«Eine Win-Win-Situation», denkt die arbeitslose Frau aus dem Kanton Aargau. Sie erhält die Möglichkeit für das Schweizerische Jugendschriftenwerk SJW Hefte zu vertreiben. Möglicher Verdienst: 4- bis 6'000 Franken im Jahr. «Ich kann etwas arbeiten und entlaste gleichzeitig die Arbeitslosenkasse ALK», findet sie. Herausgekommen ist es anders: Die Frau muss wegen dieses Mini-Verdienstes mehr Arbeitslosengeld zurückzahlen, als sie verdient hat.
Berechnung mit hypothetischem Stundenlohn
Bei SJW arbeitet sie ab August 21 auf eigene Rechnung. Sie ist also weder angestellt, noch hat sie einen fixen Stundenlohn. Ihr Verdienst: 30 Prozent des Verkaufspreises der SJW-Hefte. Im August verdient sie gar nichts, im September 60 Franken. Im Dezember füllt sie erstmals das Zwischenverdienstformular für die ALK aus. Wenig später meldet sich diese. Die Frau muss pro Monat aufschreiben, wie viele Stunden sie für SJW gearbeitet hat – egal, ob sie etwas verdient hat.
Man hat ausgerechnet, was ich mit einem hypothetischen Stundenlohn hätte verdienen sollen.
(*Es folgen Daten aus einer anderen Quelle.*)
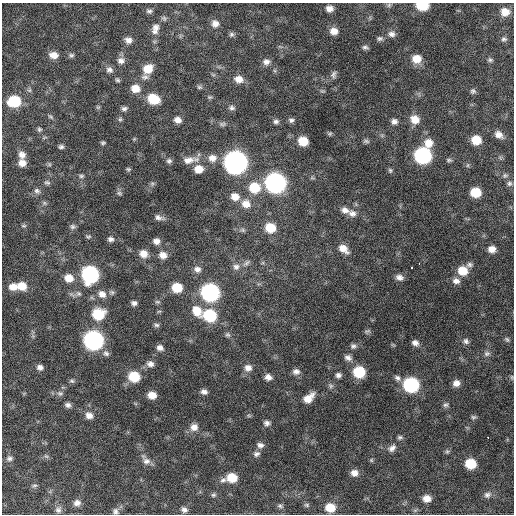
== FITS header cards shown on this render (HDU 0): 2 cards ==
NAXIS1  =                  512 / Axis length
NAXIS2  =                  512 / Axis length

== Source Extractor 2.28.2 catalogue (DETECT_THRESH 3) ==
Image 512 x 512 px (HDU 0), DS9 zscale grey, 1 PNG px = 1 image px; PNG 516 x 516 px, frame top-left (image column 1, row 512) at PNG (2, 3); no overlay
Background 665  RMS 20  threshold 59.5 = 3 sigma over >= 5 px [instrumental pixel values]
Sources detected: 178; all 178 listed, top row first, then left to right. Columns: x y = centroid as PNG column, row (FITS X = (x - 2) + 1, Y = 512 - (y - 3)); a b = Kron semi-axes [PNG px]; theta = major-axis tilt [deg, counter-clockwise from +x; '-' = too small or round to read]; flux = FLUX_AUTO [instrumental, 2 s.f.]
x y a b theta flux
389 5 6 5 - 2300
422 5 9 6 -1 55000
329 9 8 7 - 8500
149 11 8 6 -5 3400
505 12 9 8 - 15000
164 18 8 5 -49 2800
215 24 9 8 - 8700
156 27 10 9 - 7700
334 31 9 7 -4 11000
155 32 10 6 -9 5000
231 34 7 7 - 3200
391 34 9 8 - 5800
380 38 7 6 - 3100
504 39 8 6 -5 3200
128 40 9 7 -15 7300
365 47 7 5 -8 3200
54 55 10 7 -7 12000
71 55 7 6 - 3000
417 59 10 9 - 17000
490 60 7 6 - 2700
121 61 10 8 5 7000
266 62 9 8 - 7000
148 69 11 9 40 21000
109 70 9 8 - 5500
333 74 10 7 73 4400
145 77 10 8 1 5100
239 79 11 9 -13 11000
117 80 7 5 -43 2500
199 87 7 5 -15 2600
135 88 10 9 - 16000
473 91 7 6 - 3100
210 97 6 5 - 2200
153 99 10 8 -23 39000
14 101 9 8 - 62000
98 107 6 5 - 1900
124 108 8 6 11 3900
232 108 8 6 -8 3900
50 117 8 4 -41 2200
120 119 6 5 - 2200
415 119 10 9 - 15000
177 120 8 7 - 8000
291 120 7 6 - 3700
276 121 7 6 - 3900
394 121 7 6 - 5200
222 124 10 6 0 3700
39 129 6 6 - 2400
330 134 6 5 - 2100
499 135 10 7 -35 8700
134 139 4 4 - 1400
476 140 8 7 - 23000
303 141 8 7 - 24000
366 141 9 5 -2 2900
103 143 5 4 - 2200
429 143 10 10 - 15000
61 147 6 5 - 3000
22 155 9 8 - 8000
423 155 10 9 - 230000
212 158 12 10 -1 11000
188 160 18 9 12 13000
449 160 8 5 0 2300
169 161 7 6 - 3400
236 162 11 10 - 900000
22 163 8 8 - 9400
49 164 6 4 -72 1800
468 165 6 4 71 1700
128 169 6 5 - 1900
199 169 10 9 - 16000
390 170 7 5 -74 2300
505 175 7 6 - 2800
81 176 7 5 14 2500
47 183 8 6 -14 2800
275 183 10 10 - 510000
509 183 7 7 - 3200
152 184 6 6 - 2500
254 188 11 10 - 37000
37 191 9 7 -19 4200
476 192 8 7 - 31000
119 193 8 5 -16 2700
235 197 10 9 - 12000
44 203 6 6 - 2400
246 204 11 10 - 13000
345 210 11 8 -15 7800
352 213 10 8 -11 7300
159 217 13 6 -13 5800
24 226 8 3 0 1900
72 227 7 7 - 3500
270 228 9 8 - 29000
88 236 7 5 3 2200
110 239 8 6 -6 4200
156 241 8 7 - 7100
343 249 12 7 -39 13000
492 249 7 6 - 9200
143 254 10 9 - 11000
163 255 9 8 - 10000
246 263 11 5 33 4100
419 264 3 2 - 5300
469 265 8 7 - 3600
236 267 9 9 - 6600
411 267 3 3 - 8300
197 269 9 8 - 6600
463 271 10 9 - 22000
90 274 10 10 - 240000
399 277 9 6 -13 6500
69 278 10 8 -16 15000
456 281 10 8 -5 6800
22 286 9 8 - 18000
13 287 9 8 - 12000
177 288 9 8 - 31000
210 292 10 9 - 320000
102 294 11 9 -33 10000
157 302 7 3 -8 2100
134 303 6 5 - 4100
159 311 6 3 19 1600
197 311 13 10 -59 21000
98 314 11 9 11 43000
210 315 10 9 - 75000
156 325 7 5 -3 2800
367 331 10 4 12 2400
228 335 7 6 - 3100
507 339 7 5 -49 2400
94 340 10 9 - 430000
466 341 8 7 - 4200
415 343 8 6 -34 6000
353 346 7 6 - 3600
160 348 7 6 - 6000
106 353 9 7 -31 4700
487 353 9 7 12 4000
348 358 9 7 -22 5600
150 364 9 8 - 6400
40 367 7 6 - 5400
248 368 10 9 - 8600
296 372 9 7 0 6500
359 372 9 8 - 51000
338 375 6 6 - 4300
134 377 9 8 - 41000
268 377 8 7 - 7300
512 377 6 4 -90 1700
397 378 9 7 -45 4400
72 381 7 5 -15 2500
456 383 7 7 - 8200
411 385 10 9 - 150000
331 386 7 6 - 3300
204 392 8 6 -13 5400
60 393 8 6 -14 3800
152 395 7 6 - 13000
309 398 14 8 40 15000
68 405 7 5 -18 4600
445 405 7 5 1 2800
89 415 9 8 - 8600
249 416 6 4 -19 1700
473 417 7 5 13 2300
267 423 8 6 -1 4600
194 427 9 9 - 9700
400 437 7 5 10 2700
488 438 3 2 - 2400
260 445 9 7 -13 5500
392 448 12 8 41 6700
447 451 6 6 - 2200
256 454 9 7 20 4600
46 456 7 4 -18 2300
9 458 8 6 3 3800
371 460 5 5 - 1800
146 461 11 9 -14 7600
471 464 8 7 - 38000
354 473 8 8 - 8800
232 478 9 8 - 26000
223 480 10 6 13 4900
34 485 8 4 1 2200
213 495 7 5 29 2600
487 495 10 8 16 5500
427 498 8 7 - 11000
77 503 9 7 6 7000
307 505 7 5 -16 2600
280 506 8 6 -20 3100
330 507 9 8 - 25000
58 510 10 8 66 5200
184 510 8 6 -33 5200
115 511 9 8 - 4700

Dann erhält sie rückwirkend neue Abrechnungen für das Arbeitslosengeld: «Man hat ausgerechnet, was ich mit einem hypothetischen Stundenlohn hätte verdienen sollen.» Die ALK kommt für August bis März auf einen Verdienst von rund 2'500 Franken. Tatsächlich hat die Frau aber nur rund 900 Franken verdient, 700 davon muss sie mit der ALK angeben.
«Niemand hat mich gewarnt.»
Resultat: Sie muss rund 1'800 Franken Arbeitslosengeld zurückzahlen. Als sie sich erkundigt, sagt die ALK, so sei das Gesetz. Die Kasse müsse von einem orts- und berufsüblichen Stundenlohn ausgehen. Die Frau ist frustriert. Niemand habe sie gewarnt, sagt sie: «Man hat mir nur gesagt, dass ich das Zwischenverdienstformular ausfüllen müsse. Von Bedingungen, die ich erfüllen muss, hat niemand etwas gesagt.» Sonst hätte sie mit dem Verkauf der SJW-Hefte nicht angefangen.
Wir hatten nicht rechtzeitig Kenntnis über diese Tätigkeit und die Verdienstmöglichkeiten und konnten die Frau nicht auf mögliche Stolpersteine hinweisen.
Aus Sicht der öffentlichen Arbeitslosenkasse des Kantons Aargau ist das Hauptproblem, dass die Frau ihren Zwischenverdienst zu spät angegeben habe. Sie hätte das Formular ab August jeden Monat ausfüllen müssen, sagt Kassen-Leiter Fabian Ruhlé: «Dadurch hatten wir nicht rechtzeitig Kenntnis über diese Tätigkeit und die Verdienstmöglichkeiten und konnten die Frau nicht auf mögliche Stolpersteine hinweisen.» Hätte die Frau den selbstständigen Zwischenverdienst rechtzeitig angegeben, wäre sie nicht in diese Situation geraten. Das Problem wäre bereits Ende August erkannt worden und der Schaden für die Frau deutlich kleiner ausgefallen.
Arbeitslosenkasse: «Ein Spezialfall»
Ein Zwischenverdienst für Arbeitslose muss orts- und berufsüblich entlöhnt sein. Diese Vorschrift im Arbeitslosenversicherungsgesetz ist eigentlich zum Schutz der Stellensuchenden gedacht: «So sollen Lohndumping, aber auch der Missbrauch der Arbeitslosenversicherung verhindert werden», sagt Ruhlé. Das hier sei ein seltener Spezialfall. Ein Entgegenkommen lasse das Gesetz aber nicht zu.
Kleiner Trost: Dank «Espresso» hat die ALK den hypothetischen Stundenlohn überprüft und festgestellt: Er war zu hoch. Die Frau muss deshalb etwas weniger zurückzahlen.
P.S.: Inzwischen ist die Frau pensioniert und kann problemlos SJW-Hefte verkaufen.